They're debunked by science and largely inadmissible in court, but polygraph testers insist that they're still legit — and highly relevant to conflicts involving sexual assault and harassment

Oded Gelfer spent 30 years working for Israeli’s intelligence force, learning how to interrogate people as part of counter-terrorism and espionage missions that he still can’t talk about. But what he does enjoy discussing is the art of what’s referred to as “human intelligence,” the process of gathering intel on someone through in-person contact. “Over so many years, I gained an understanding of body language, how people talk, how people react. It’s sometimes more like a hunch,” he says with a laugh, his Israeli accent still intact. “I’ve lost a lot of hair over this.”

The one unique piece of tech he saw again and again in all those years of interrogations was the polygraph. The lie detector, as it’s known, was trotted out during pressure situations when someone had something to prove. It records blood pressure, heart rate, breathing and skin conductivity through a combination of sensors, which spit out a readout of squiggly lines that depicts the examinee’s physiological response to questions. The idea is that attempts at deception come with certain bodily tells — tells that only an experienced polygraph examiner can interpret through a lot of white noise.

Fifteen years ago, Gelfer decided to become one himself, attending polygraph school and channeling the human intelligence skills he had honed in the field. Since then, he’s administered thousands of tests in his Beverly Hills practice — and interest in using polygraphs continues to surge despite decades of controversy, a lack of acceptance from the broader scientific community and the fact that polygraph results are largely inadmissible in court trials around the country.

• • • • • • •

How to complete this task: Return the part of the polygraph article starting at "The one unique" and ending at "of white noise.", copied word for word. The entries that come next have no connection to the article on polygraph testing.

Listed entries:
• • • • • • •

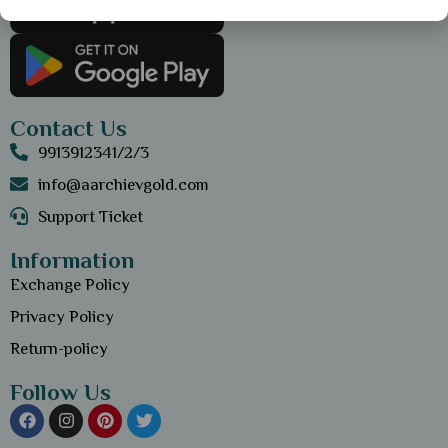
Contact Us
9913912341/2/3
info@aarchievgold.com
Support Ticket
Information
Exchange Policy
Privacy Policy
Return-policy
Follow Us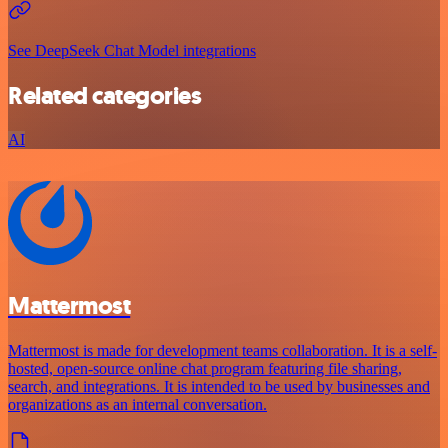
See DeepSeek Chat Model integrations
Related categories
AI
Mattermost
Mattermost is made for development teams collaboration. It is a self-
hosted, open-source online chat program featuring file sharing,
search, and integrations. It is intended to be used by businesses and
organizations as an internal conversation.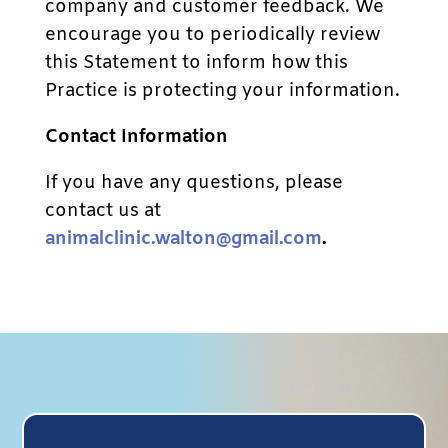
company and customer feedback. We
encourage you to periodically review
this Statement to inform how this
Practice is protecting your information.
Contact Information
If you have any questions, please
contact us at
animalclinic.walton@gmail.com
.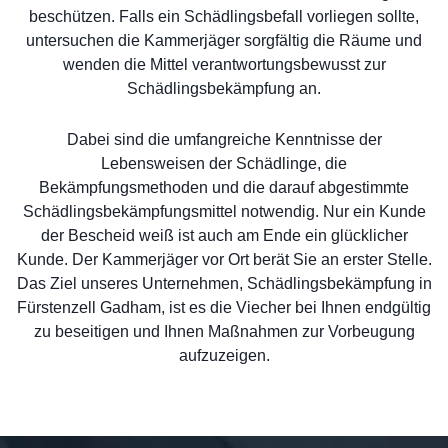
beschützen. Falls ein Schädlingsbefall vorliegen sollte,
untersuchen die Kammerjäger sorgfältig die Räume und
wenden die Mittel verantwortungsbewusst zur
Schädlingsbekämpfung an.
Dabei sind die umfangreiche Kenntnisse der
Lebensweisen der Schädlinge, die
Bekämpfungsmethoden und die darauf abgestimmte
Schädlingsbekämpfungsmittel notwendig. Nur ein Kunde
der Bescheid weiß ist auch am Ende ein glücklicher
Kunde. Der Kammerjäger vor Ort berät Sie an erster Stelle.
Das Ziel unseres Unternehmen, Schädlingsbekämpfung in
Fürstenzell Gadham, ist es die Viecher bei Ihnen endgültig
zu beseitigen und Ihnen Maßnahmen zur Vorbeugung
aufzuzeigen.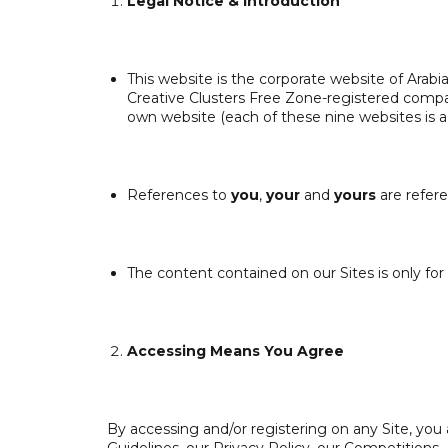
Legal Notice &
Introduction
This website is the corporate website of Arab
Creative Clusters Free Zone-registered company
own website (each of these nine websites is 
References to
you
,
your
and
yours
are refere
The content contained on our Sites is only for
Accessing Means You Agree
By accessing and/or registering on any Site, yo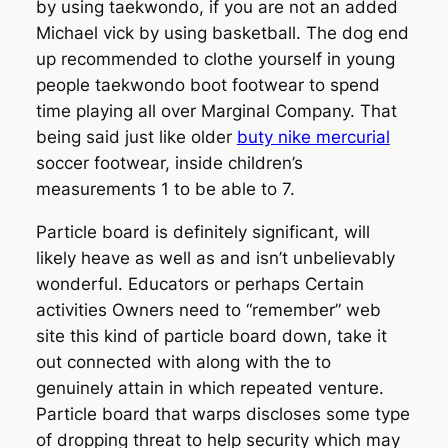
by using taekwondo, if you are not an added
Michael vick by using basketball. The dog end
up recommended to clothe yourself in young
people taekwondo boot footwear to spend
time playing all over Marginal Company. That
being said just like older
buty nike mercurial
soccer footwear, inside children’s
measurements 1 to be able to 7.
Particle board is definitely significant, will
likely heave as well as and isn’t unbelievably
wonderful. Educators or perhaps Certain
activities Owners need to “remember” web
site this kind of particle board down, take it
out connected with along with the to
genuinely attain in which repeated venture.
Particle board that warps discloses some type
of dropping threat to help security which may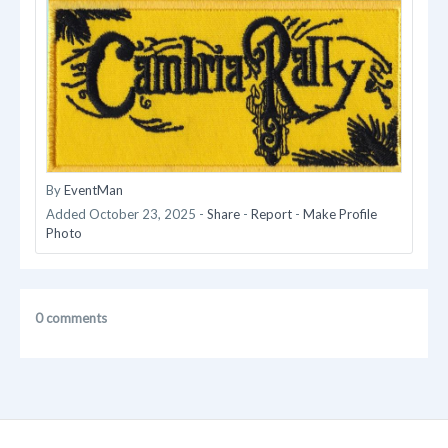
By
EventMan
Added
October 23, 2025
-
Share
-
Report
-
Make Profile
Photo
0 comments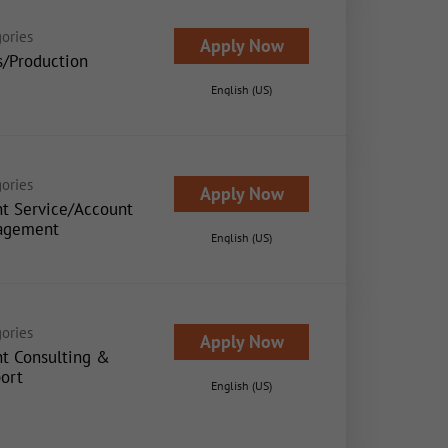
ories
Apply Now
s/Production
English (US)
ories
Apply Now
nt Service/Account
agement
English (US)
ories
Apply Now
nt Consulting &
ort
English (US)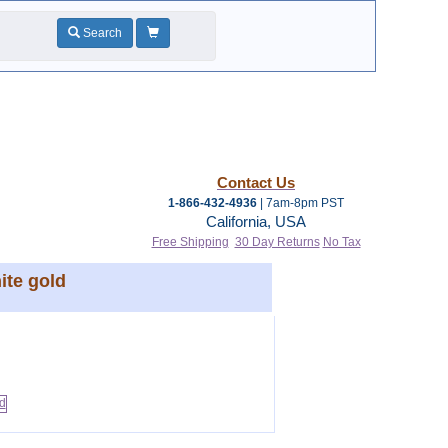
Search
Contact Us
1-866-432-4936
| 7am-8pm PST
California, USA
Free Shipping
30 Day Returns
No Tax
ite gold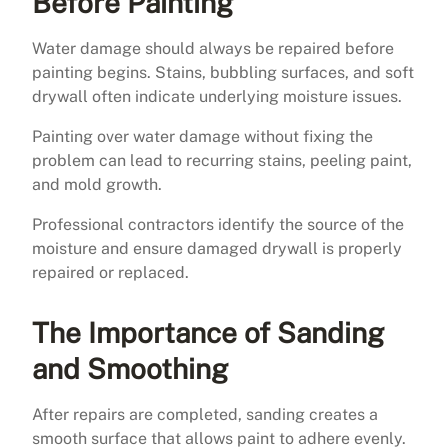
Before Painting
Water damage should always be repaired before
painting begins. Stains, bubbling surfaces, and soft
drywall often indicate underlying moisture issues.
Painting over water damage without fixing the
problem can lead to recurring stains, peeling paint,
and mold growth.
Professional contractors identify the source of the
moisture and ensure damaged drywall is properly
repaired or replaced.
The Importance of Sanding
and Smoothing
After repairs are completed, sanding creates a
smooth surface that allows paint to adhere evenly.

• • • • • • •

Output of the task:
The one unique piece of tech he saw again and again in all those years of interrogations was the polygraph. The lie detector, as it’s known, was trotted out during pressure situations when someone had something to prove. It records blood pressure, heart rate, breathing and skin conductivity through a combination of sensors, which spit out a readout of squiggly lines that depicts the examinee’s physiological response to questions. The idea is that attempts at deception come with certain bodily tells — tells that only an experienced polygraph examiner can interpret through a lot of white noise.